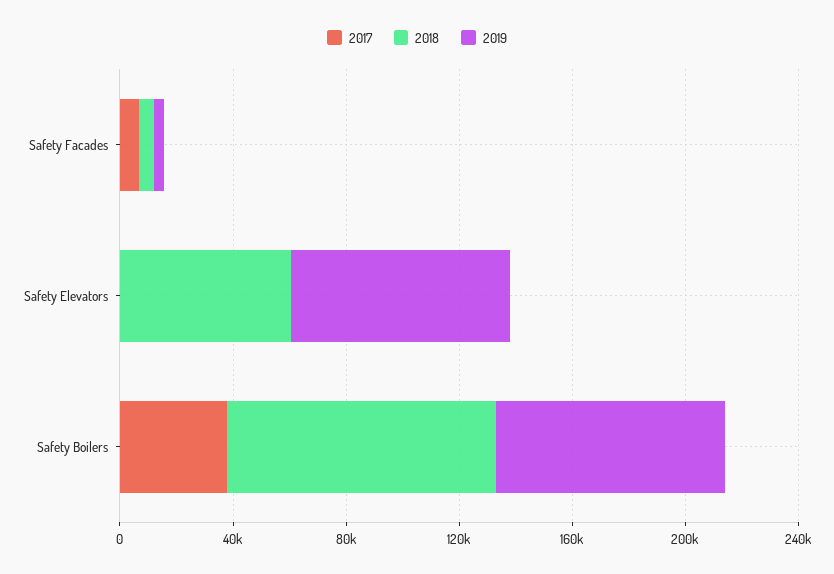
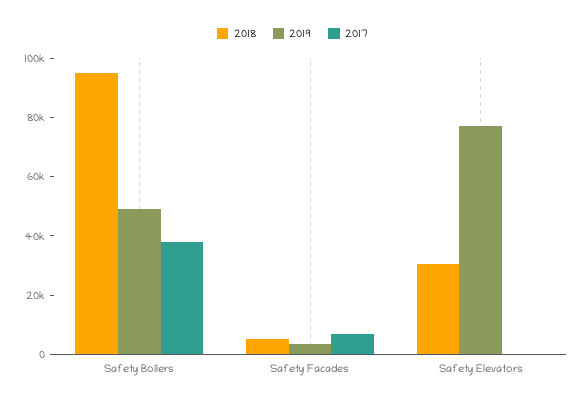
  {
    "2017": {
      "Safety Facades": 5000,
      "Safety Elevators": 0,
      "Safety Boilers": 40000
    },
    "2018": {
      "Safety Facades": 5000,
-     "Safety Elevators": 60000,
+     "Safety Elevators": 30000,
      "Safety Boilers": 95000
    },
    "2019": {
      "Safety Facades": 5000,
      "Safety Elevators": 75000,
-     "Safety Boilers": 80000
+     "Safety Boilers": 50000
    }
  }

_Task details:_ Count how many lines in the data above hold "Elevators", and give that number by itself.

_Your solution:_ 4